***** Page extract

Here’s one we hear a lot. That it doesn’t matter what we do in Britain because we’re a drop in the (inconveniently rising and more turbulent) ocean compared to other countries with 10 or 20 times more people than us.
No. It’s not working out like that. We are the heavyweights in this fight. The profound inequality in our world means that even those of us living average lives are global carbon millionaires.
Oxfam have done the numbers (get the numbers). Between 1990 and 2015:
- The world’s richest 10% (about 630 million people) caused 52% of the world’s carbon.
- The world’s poorest 50% (about 3100 million people) caused just 7% of the world’s carbon.
- In fact, the richest 1% (about 63 million people) on their own caused twice as much carbon as the poorest 50% of the world.
- And their carbon is rising three times faster than that of the poorest 50%.
Even if the other 90% of the world dropped their carbon to zero straightaway, the richest 10% would on their own use up the world’s remaining carbon allowance by the mid 2030s. And that 10% includes most of us. Do your carbon footprint. For the poorest half of the world, it averages 1 tonne (get the numbers). What’s yours?
I really don’t feel like one of that 10%
And a lot of us live in horrible circumstances – we have food banks, child poverty, zero hours contracts and crippling rents – but all of us have got far more influence on some of the richest and most wasteful people and businesses in the world than any number of people in poorer countries, even if all we can do is vote or buy potatoes and petrol.
The average UK wage in 2021 was £26,193 a year (numbers), which puts the average Brit in the global top 4.4%, earning 11 times the global middle wage (numbers).
If you’re an airline pilot, dentist, doctor, sales director, or solicitor – you are in that top 1%. Accountants, bricklayers, police officers – you’re top 3%. Bus drivers, carers, paramedics, web designers – you’re still in the top 6%.
Even nannies, teaching assistants, and vets receptionists, you’re in the top 8%.
This is our mess – it’s fair that we clean it up.

**********
***** Dataset extract

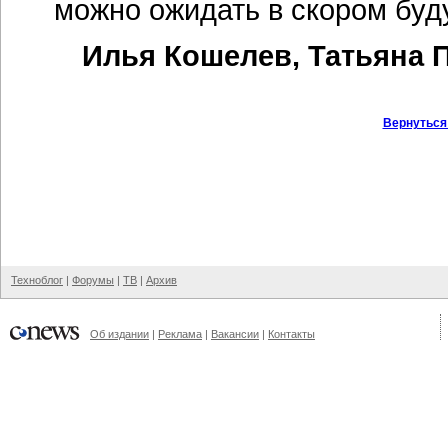
можно ожидать в скором бу
Илья Кошелев, Татьяна 
Вернуться
Техноблог
|
Форумы
|
ТВ
|
Архив
Об издании
|
Реклама
|
Вакансии
|
Контакты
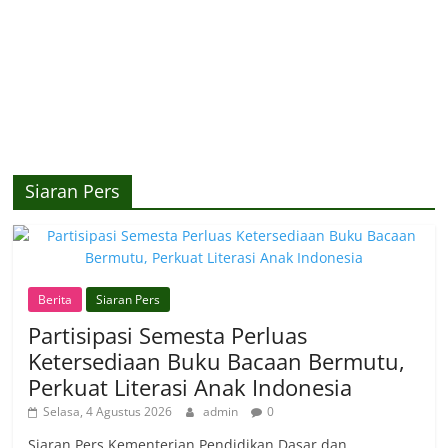
Siaran Pers
Berita
Siaran Pers
Partisipasi Semesta Perluas
Ketersediaan Buku Bacaan Bermutu,
Perkuat Literasi Anak Indonesia
Selasa, 4 Agustus 2026
admin
0
Siaran Pers Kementerian Pendidikan Dasar dan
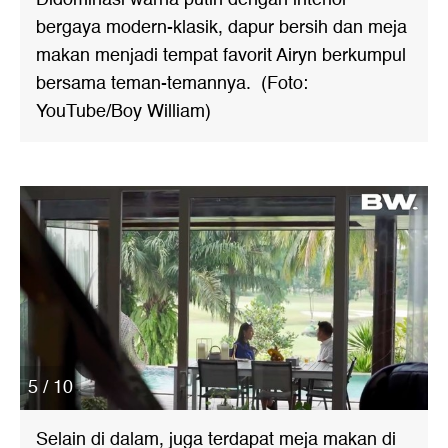
bergaya modern-klasik, dapur bersih dan meja
makan menjadi tempat favorit Airyn berkumpul
bersama teman-temannya. (Foto:
YouTube/Boy William)
5 / 10
Selain di dalam, juga terdapat meja makan di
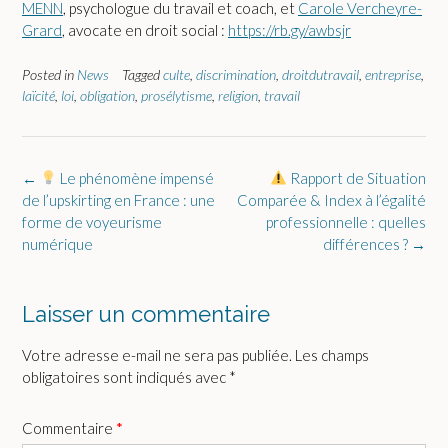
MENN
, psychologue du travail et coach, et
Carole Vercheyre-
Grard
, avocate en droit social :
https://rb.gy/awbsjr
Posted in
News
Tagged
culte
,
discrimination
,
droitdutravail
,
entreprise
,
laïcité
,
loi
,
obligation
,
prosélytisme
,
religion
,
travail
Post
←
Le phénomène impensé
Rapport de Situation
navigation
de l’upskirting en France : une
Comparée & Index à l’égalité
forme de voyeurisme
professionnelle : quelles
numérique
différences ?
→
Laisser un commentaire
Votre adresse e-mail ne sera pas publiée.
Les champs
obligatoires sont indiqués avec
*
Commentaire
*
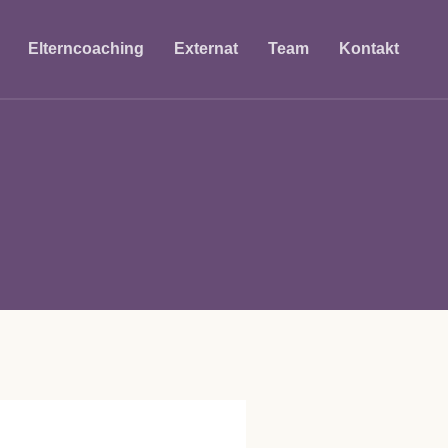
Elterncoaching
Externat
Team
Kontakt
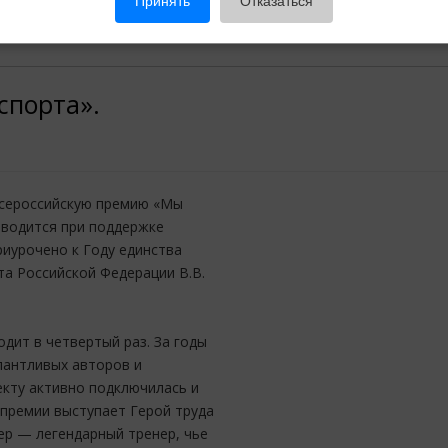
Принять
Отказаться
спорта».
 Всероссийскую премию «Мы
оводится при поддержке
риурочено к Году единства
а Российской Федерации В.В.
дит в четвертый раз. За годы
лантливых авторов и
оекту активно подключилась и
премии выступает Герой труда
ер — легендарный тренер, чье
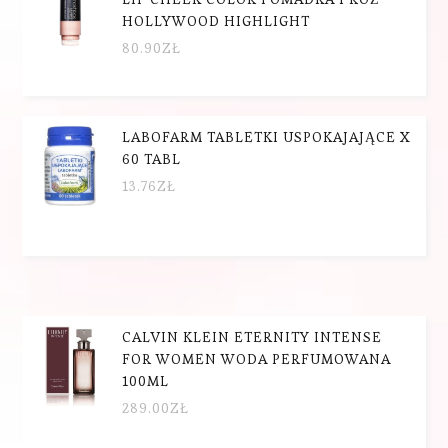
HOLLYWOOD HIGHLIGHT
80.90
ZŁ
LABOFARM TABLETKI USPOKAJAJĄCE X
60 TABL
13.76
ZŁ
CALVIN KLEIN ETERNITY INTENSE
FOR WOMEN WODA PERFUMOWANA
100ML
289.00
ZŁ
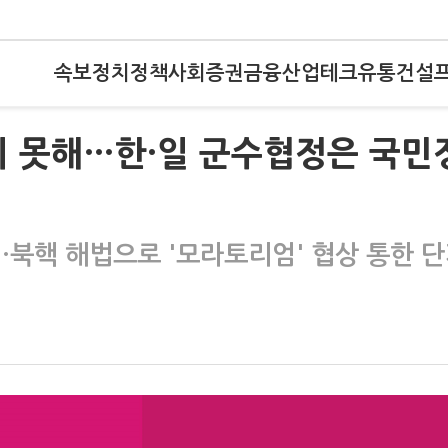
속보
정치
정책
사회
증권
금융
산업
테크
유통
건설
기 못해…한·일 군수협정은 국민
…북핵 해법으로 '모라토리엄' 협상 통한 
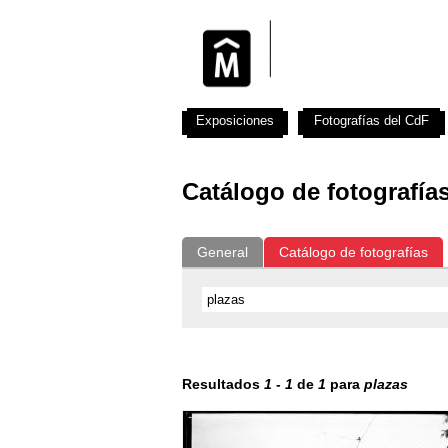
Exposiciones
Fotografías del CdF
Catálogo de fotografía
General
Catálogo de fotografías
Resultados
1
-
1
de
1
para
plazas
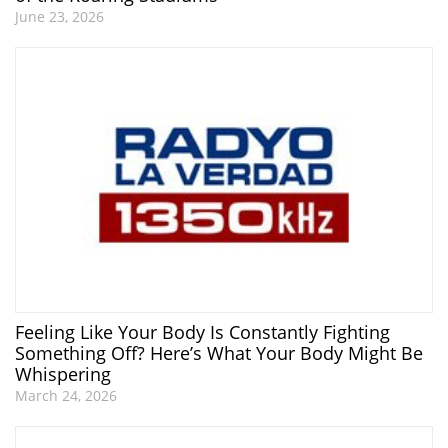
June 23, 2026
Feeling Like Your Body Is Constantly Fighting
Something Off? Here’s What Your Body Might Be
Whispering
March 24, 2026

**********

● **Using the information**
1. Copy the passage on carbon inequality from "Even if the" to "numbers). What’s yours?".
2. In the rows, rewrite the lines from the line with "Elterncoaching" through the end of the rows, replacing "Whispering" with "Telling You" and changing nothing else. Leave the pictures out of the answer.

● **Answer section**
1.
Even if the other 90% of the world dropped their carbon to zero straightaway, the richest 10% would on their own use up the world’s remaining carbon allowance by the mid 2030s. And that 10% includes most of us. Do your carbon footprint. For the poorest half of the world, it averages 1 tonne (get the numbers). What’s yours?

2.
Elterncoaching
Externat
Team
Kontakt
Принять
Отказаться
спорта».
 Всероссийскую премию «Мы
оводится при поддержке
риурочено к Году единства
а Российской Федерации В.В.
дит в четвертый раз. За годы
лантливых авторов и
оекту активно подключилась и
премии выступает Герой труда
ер — легендарный тренер, чье
HOLLYWOOD HIGHLIGHT
80.90
ZŁ
LABOFARM TABLETKI USPOKAJAJĄCE X
60 TABL
13.76
ZŁ
CALVIN KLEIN ETERNITY INTENSE
FOR WOMEN WODA PERFUMOWANA
100ML
289.00
ZŁ
속보
정치
정책
사회
증권
금융
산업
테크
유통
건설
기 못해…한·일 군수협정은 국민
…북핵 해법으로 '모라토리엄' 협상 통한 
Exposiciones
Fotografías del CdF
Catálogo de fotografía
General
Catálogo de fotografías
Resultados
1
-
1
de
1
para
plazas
June 23, 2026
Feeling Like Your Body Is Constantly Fighting
Something Off? Here’s What Your Body Might Be
Telling You
March 24, 2026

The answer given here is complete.